(Available records):
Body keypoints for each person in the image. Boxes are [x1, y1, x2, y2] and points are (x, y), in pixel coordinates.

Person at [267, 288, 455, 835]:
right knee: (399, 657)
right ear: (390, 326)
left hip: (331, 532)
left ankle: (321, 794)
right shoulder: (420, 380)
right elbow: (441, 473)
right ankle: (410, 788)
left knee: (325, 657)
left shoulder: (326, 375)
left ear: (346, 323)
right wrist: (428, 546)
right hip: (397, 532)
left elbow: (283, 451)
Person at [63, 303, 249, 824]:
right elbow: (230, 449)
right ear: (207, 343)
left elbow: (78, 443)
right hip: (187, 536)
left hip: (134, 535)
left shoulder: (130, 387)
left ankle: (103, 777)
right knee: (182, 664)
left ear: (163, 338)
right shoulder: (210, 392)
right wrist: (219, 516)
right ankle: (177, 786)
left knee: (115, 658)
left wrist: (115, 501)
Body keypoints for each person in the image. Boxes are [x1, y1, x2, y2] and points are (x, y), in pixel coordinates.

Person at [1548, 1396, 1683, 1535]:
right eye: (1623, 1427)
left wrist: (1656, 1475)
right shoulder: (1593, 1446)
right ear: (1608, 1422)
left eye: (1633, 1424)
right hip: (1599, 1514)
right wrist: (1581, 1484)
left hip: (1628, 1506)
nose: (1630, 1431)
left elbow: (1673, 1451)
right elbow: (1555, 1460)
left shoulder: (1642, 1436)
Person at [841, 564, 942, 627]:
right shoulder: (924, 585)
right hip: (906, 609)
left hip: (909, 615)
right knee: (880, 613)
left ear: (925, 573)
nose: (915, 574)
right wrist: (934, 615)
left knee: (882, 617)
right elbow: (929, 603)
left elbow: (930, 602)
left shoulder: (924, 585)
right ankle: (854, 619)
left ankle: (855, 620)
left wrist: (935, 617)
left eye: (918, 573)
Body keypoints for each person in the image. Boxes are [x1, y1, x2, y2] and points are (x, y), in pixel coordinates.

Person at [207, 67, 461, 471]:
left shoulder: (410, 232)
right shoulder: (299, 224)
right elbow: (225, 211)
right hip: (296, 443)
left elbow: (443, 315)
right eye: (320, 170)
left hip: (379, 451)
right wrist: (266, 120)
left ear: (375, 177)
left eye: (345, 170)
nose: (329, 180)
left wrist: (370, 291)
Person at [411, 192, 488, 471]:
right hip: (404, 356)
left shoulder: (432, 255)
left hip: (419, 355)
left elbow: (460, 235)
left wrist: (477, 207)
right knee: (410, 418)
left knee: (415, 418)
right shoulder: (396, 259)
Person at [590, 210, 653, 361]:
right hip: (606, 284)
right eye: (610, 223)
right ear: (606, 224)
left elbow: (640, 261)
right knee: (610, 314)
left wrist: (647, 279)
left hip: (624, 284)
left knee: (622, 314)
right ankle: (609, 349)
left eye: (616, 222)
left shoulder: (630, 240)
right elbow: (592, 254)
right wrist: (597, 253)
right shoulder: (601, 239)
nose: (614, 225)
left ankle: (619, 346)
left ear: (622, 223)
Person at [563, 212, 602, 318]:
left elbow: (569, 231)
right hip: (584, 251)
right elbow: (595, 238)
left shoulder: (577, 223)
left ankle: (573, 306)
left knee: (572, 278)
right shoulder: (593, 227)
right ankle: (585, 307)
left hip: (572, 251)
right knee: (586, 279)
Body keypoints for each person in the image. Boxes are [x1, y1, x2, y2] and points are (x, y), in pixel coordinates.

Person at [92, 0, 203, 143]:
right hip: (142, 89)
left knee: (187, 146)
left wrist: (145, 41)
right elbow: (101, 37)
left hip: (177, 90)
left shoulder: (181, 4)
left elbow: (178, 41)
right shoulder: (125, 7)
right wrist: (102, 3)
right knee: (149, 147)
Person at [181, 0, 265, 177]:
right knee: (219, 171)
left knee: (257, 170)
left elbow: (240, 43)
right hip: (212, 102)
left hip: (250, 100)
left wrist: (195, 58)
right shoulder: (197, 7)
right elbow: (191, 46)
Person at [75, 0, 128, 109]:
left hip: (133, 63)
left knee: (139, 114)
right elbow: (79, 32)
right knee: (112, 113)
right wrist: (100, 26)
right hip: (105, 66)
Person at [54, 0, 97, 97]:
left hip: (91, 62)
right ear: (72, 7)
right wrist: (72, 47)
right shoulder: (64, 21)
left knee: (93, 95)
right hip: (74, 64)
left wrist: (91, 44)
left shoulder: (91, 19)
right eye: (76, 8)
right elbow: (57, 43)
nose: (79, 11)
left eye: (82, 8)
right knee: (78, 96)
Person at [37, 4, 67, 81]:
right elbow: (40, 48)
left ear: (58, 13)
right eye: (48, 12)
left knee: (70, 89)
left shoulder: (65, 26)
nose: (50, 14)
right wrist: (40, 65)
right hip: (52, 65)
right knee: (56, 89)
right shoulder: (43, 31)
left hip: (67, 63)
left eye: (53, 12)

(Action item): A complete and exact repetition of the entries is required.

(Written answer):
Body keypoints for each person in the image. Boxes are [x1, y1, x2, y2] and points are (x, y), in pixel coordinates.

Person at [267, 288, 455, 835]:
right knee: (399, 657)
right ear: (390, 326)
left hip: (331, 532)
left ankle: (321, 794)
right shoulder: (420, 380)
right elbow: (441, 473)
right ankle: (410, 788)
left knee: (325, 657)
left shoulder: (326, 375)
left ear: (346, 323)
right wrist: (428, 546)
right hip: (397, 532)
left elbow: (283, 451)
Person at [63, 303, 249, 824]:
right elbow: (230, 449)
right ear: (207, 343)
left elbow: (78, 443)
right hip: (187, 536)
left hip: (134, 535)
left shoulder: (130, 387)
left ankle: (103, 777)
right knee: (182, 664)
left ear: (163, 338)
right shoulder: (210, 392)
right wrist: (219, 516)
right ankle: (177, 786)
left knee: (115, 658)
left wrist: (115, 501)
Body keypoints for each person in the image. Boxes are [x1, y1, x2, y2] and points are (x, y), in pixel coordinates.

Person at [1548, 1396, 1683, 1535]:
right eye: (1623, 1427)
left wrist: (1656, 1475)
right shoulder: (1593, 1446)
right ear: (1608, 1422)
left eye: (1633, 1424)
right hip: (1599, 1514)
right wrist: (1581, 1484)
left hip: (1628, 1506)
nose: (1630, 1431)
left elbow: (1673, 1451)
right elbow: (1555, 1460)
left shoulder: (1642, 1436)
Person at [841, 564, 942, 627]:
right shoulder: (924, 585)
right hip: (906, 609)
left hip: (909, 615)
right knee: (880, 613)
left ear: (925, 573)
nose: (915, 574)
right wrist: (934, 615)
left knee: (882, 617)
right elbow: (929, 603)
left elbow: (930, 602)
left shoulder: (924, 585)
right ankle: (854, 619)
left ankle: (855, 620)
left wrist: (935, 617)
left eye: (918, 573)
Body keypoints for each person in the image. Boxes are [x1, y1, x2, y2] and points are (x, y), in pixel coordinates.

Person at [207, 67, 461, 471]:
left shoulder: (410, 232)
right shoulder: (299, 224)
right elbow: (225, 211)
right hip: (296, 443)
left elbow: (443, 315)
right eye: (320, 170)
left hip: (379, 451)
right wrist: (266, 120)
left ear: (375, 177)
left eye: (345, 170)
nose: (329, 180)
left wrist: (370, 291)
Person at [411, 192, 488, 471]:
right hip: (404, 356)
left shoulder: (432, 255)
left hip: (419, 355)
left elbow: (460, 235)
left wrist: (477, 207)
right knee: (410, 418)
left knee: (415, 418)
right shoulder: (396, 259)
Person at [590, 210, 653, 361]:
right hip: (606, 284)
right eye: (610, 223)
right ear: (606, 224)
left elbow: (640, 261)
right knee: (610, 314)
left wrist: (647, 279)
left hip: (624, 284)
left knee: (622, 314)
right ankle: (609, 349)
left eye: (616, 222)
left shoulder: (630, 240)
right elbow: (592, 254)
right wrist: (597, 253)
right shoulder: (601, 239)
nose: (614, 225)
left ankle: (619, 346)
left ear: (622, 223)
Person at [563, 212, 602, 318]:
left elbow: (569, 231)
right hip: (584, 251)
right elbow: (595, 238)
left shoulder: (577, 223)
left ankle: (573, 306)
left knee: (572, 278)
right shoulder: (593, 227)
right ankle: (585, 307)
left hip: (572, 251)
right knee: (586, 279)
Body keypoints for each person in the image. Boxes are [x1, y1, x2, y2] and points are (x, y), in pixel coordinates.

Person at [92, 0, 203, 143]:
right hip: (142, 89)
left knee: (187, 146)
left wrist: (145, 41)
right elbow: (101, 37)
left hip: (177, 90)
left shoulder: (181, 4)
left elbow: (178, 41)
right shoulder: (125, 7)
right wrist: (102, 3)
right knee: (149, 147)
Person at [181, 0, 265, 177]:
right knee: (219, 171)
left knee: (257, 170)
left elbow: (240, 43)
right hip: (212, 102)
left hip: (250, 100)
left wrist: (195, 58)
right shoulder: (197, 7)
right elbow: (191, 46)
Person at [75, 0, 128, 109]:
left hip: (133, 63)
left knee: (139, 114)
right elbow: (79, 32)
right knee: (112, 113)
right wrist: (100, 26)
right hip: (105, 66)
Person at [54, 0, 97, 97]:
left hip: (91, 62)
right ear: (72, 7)
right wrist: (72, 47)
right shoulder: (64, 21)
left knee: (93, 95)
right hip: (74, 64)
left wrist: (91, 44)
left shoulder: (91, 19)
right eye: (76, 8)
right elbow: (57, 43)
nose: (79, 11)
left eye: (82, 8)
right knee: (78, 96)
Person at [37, 4, 67, 81]:
right elbow: (40, 48)
left ear: (58, 13)
right eye: (48, 12)
left knee: (70, 89)
left shoulder: (65, 26)
nose: (50, 14)
right wrist: (40, 65)
right hip: (52, 65)
right knee: (56, 89)
right shoulder: (43, 31)
left hip: (67, 63)
left eye: (53, 12)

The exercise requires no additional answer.